* Extrait fourni

= = = = =

En guise de conclusion, le représentant étatique estime qu’aucune crainte justifiée de persécution n’aurait été établie par le demandeur et que le ministre aurait à juste titre refusé la reconnaissance du statut de réfugié politique sollicité.
3 En matière de reconnaissance du statut de réfugié au sens de la Convention, la loi modifiée du 3 avril 1996 portant création d’une procédure relative à l’examen d’une demande d’asile, entrée en vigueur le 11 mai 1996, a introduit, par son article 13, la possibilité d’exercer un recours en réformation contre les décisions ministérielles de refus prises en application de l’article 12 de la même loi.
Par conséquent, le tribunal est compétent pour connaître du recours en réformation.
Le recours en réformation ayant également été introduit dans les formes et délai de la loi, il est partant recevable.
Aux termes de l’article premier, section A, 2. de la Convention, le terme « réfugié » s’applique à toute personne qui « craignant avec raison d’être persécutée du fait de sa race, de sa religion et de sa nationalité, de son appartenance à un certain groupe social ou de ses opinions politiques, se trouve hors du pays dont elle a la nationalité et qui ne peut ou, du fait de cette crainte, ne veut se réclamer de la protection de ce pays; ou qui, si elle n’a pas de nationalité et se trouve hors du pays dans lequel elle avait sa résidence habituelle à la suite de tels événements, ne peut ou, en raison de ladite crainte, ne veut y retourner ».
La reconnaissance du statut de réfugié n’est pas uniquement conditionnée par la situation générale du pays d’origine mais aussi et surtout par la situation particulière du demandeur d’asile qui doit établir, concrètement, que sa situation subjective spécifique a été telle qu’elle laissait supposer un danger sérieux pour sa personne.
Dans le cadre de l’évaluation de la situation personnelle du demandeur, l’examen fait par le tribunal ne se limite pas à la pertinence des faits allégués, mais il apprécie également la valeur des éléments de preuve et la crédibilité des déclarations du demandeur.

= = = = =

* Entrées de données
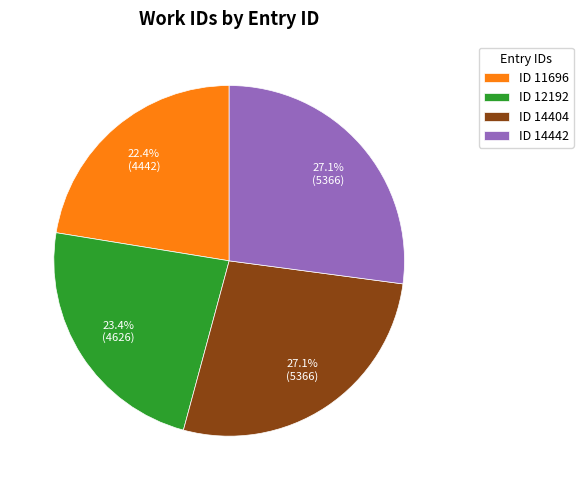

Between ID 14404 and ID 12192, which is larger?

ID 14404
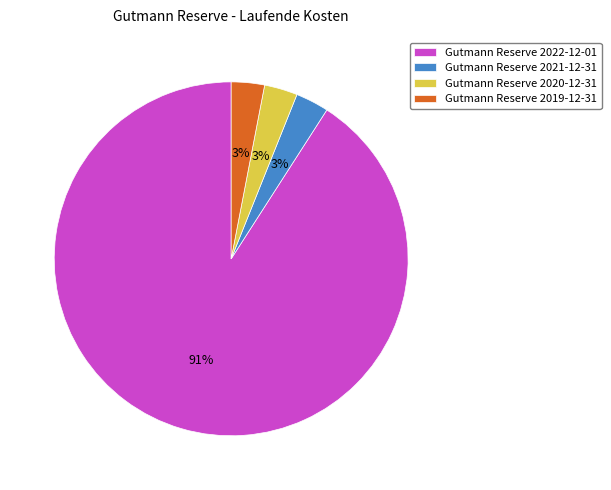

The Gutmann Reserve 2021-12-31 slice represents 3% of the pie. True or false?

True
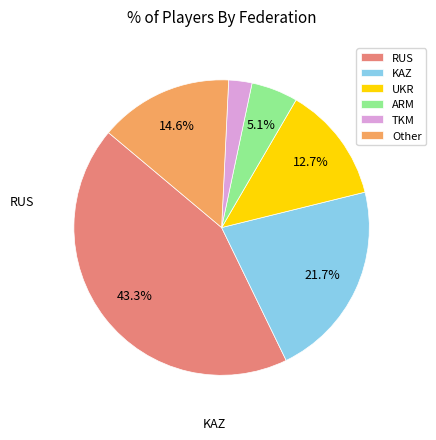

Do UKR and TKM together represent more than half of the pie?

No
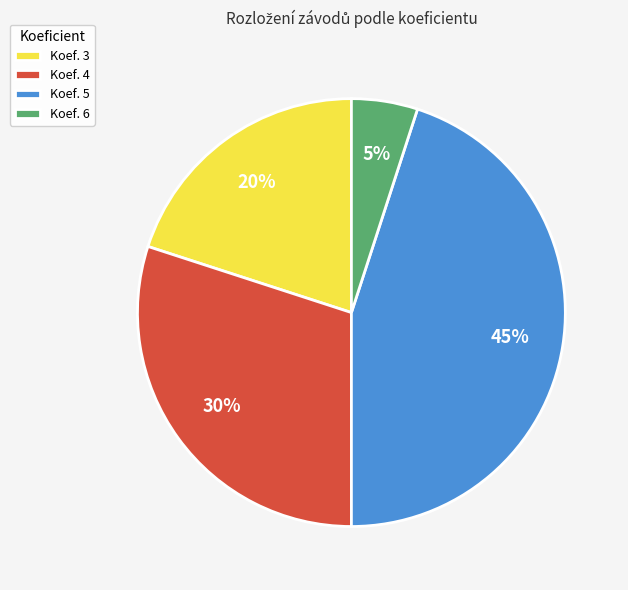

Does Koef. 4 account for over 50% of the chart?

No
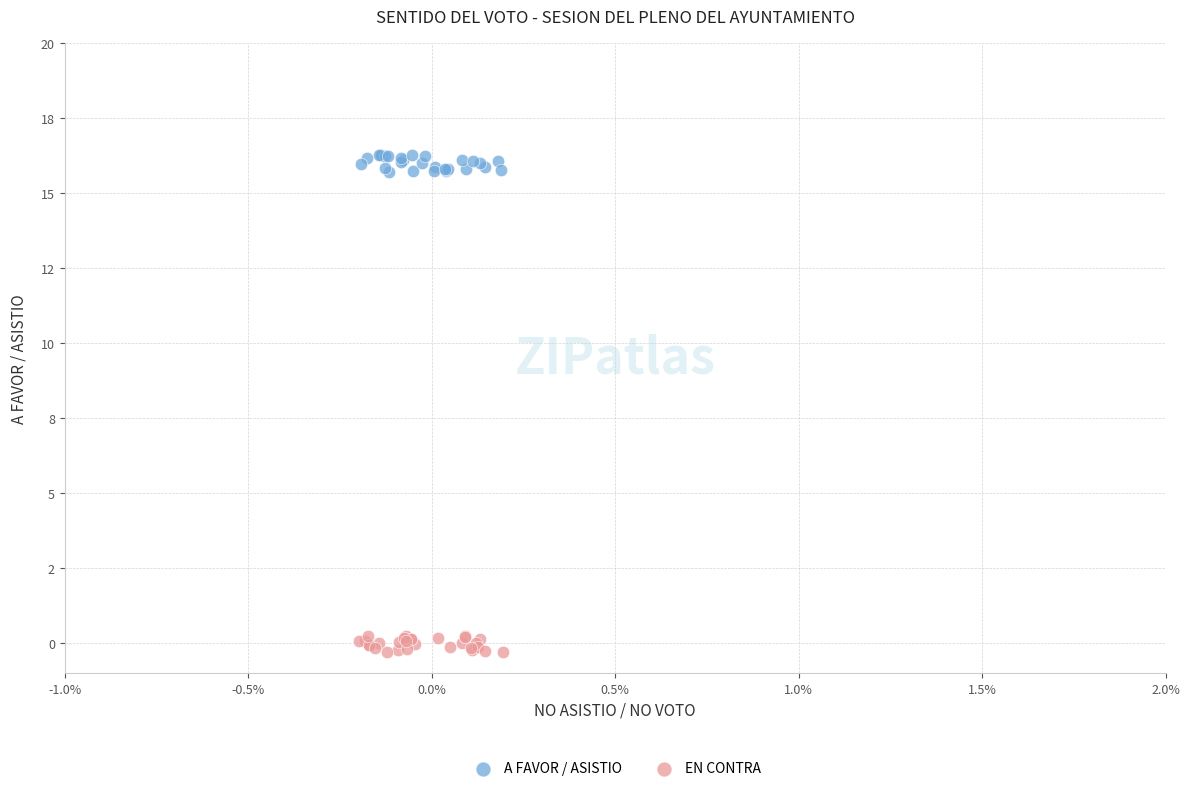

Which series reaches the minimum Y coordinate?

EN CONTRA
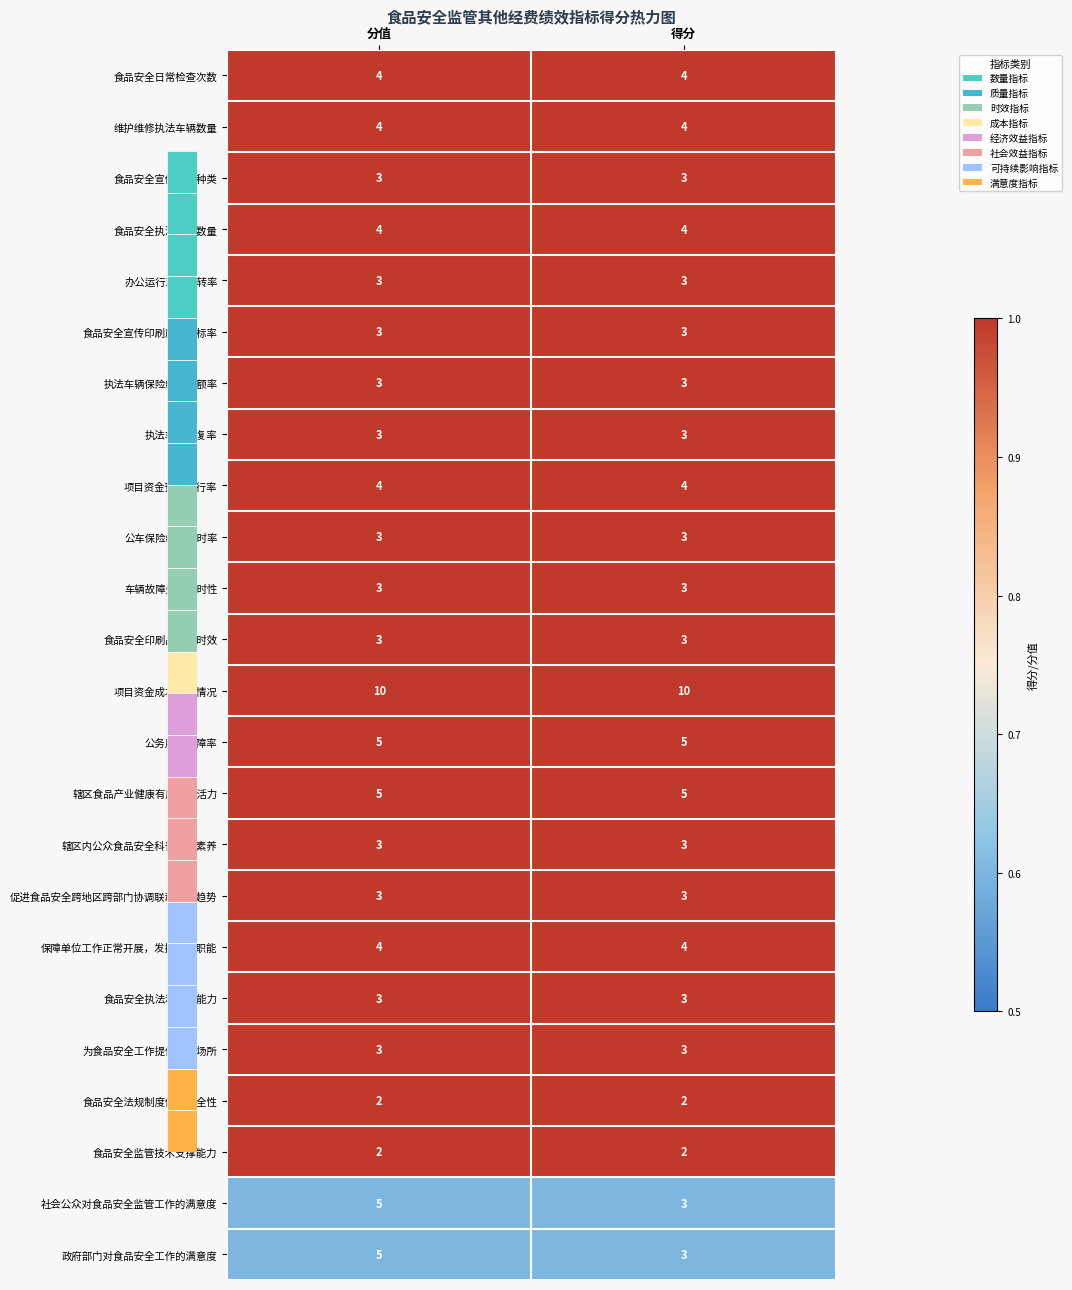

Count the number of data series in this chart.

24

= = = = =

* Exercices à compléter
- a) D’après l’extrait sur le statut de réfugié, à quelle date la loi modifiée du 3 avril 1996 est-elle entrée en vigueur ?
- b) Convertissez en liste JSON de chaînes les lignes des enregistrements allant de la ligne contenant « Which series reaches » jusqu’à la fin des enregistrements incluse, avec une chaîne par ligne et sans les lignes vides. Laissez les images de côté.
Les enregistrements n’ont aucun rapport avec l’extrait.

* Réponses obtenues
- a) Le 11 mai 1996.

- b)
[
  "Which series reaches the minimum Y coordinate?",
  "EN CONTRA",
  "Count the number of data series in this chart.",
  "24"
]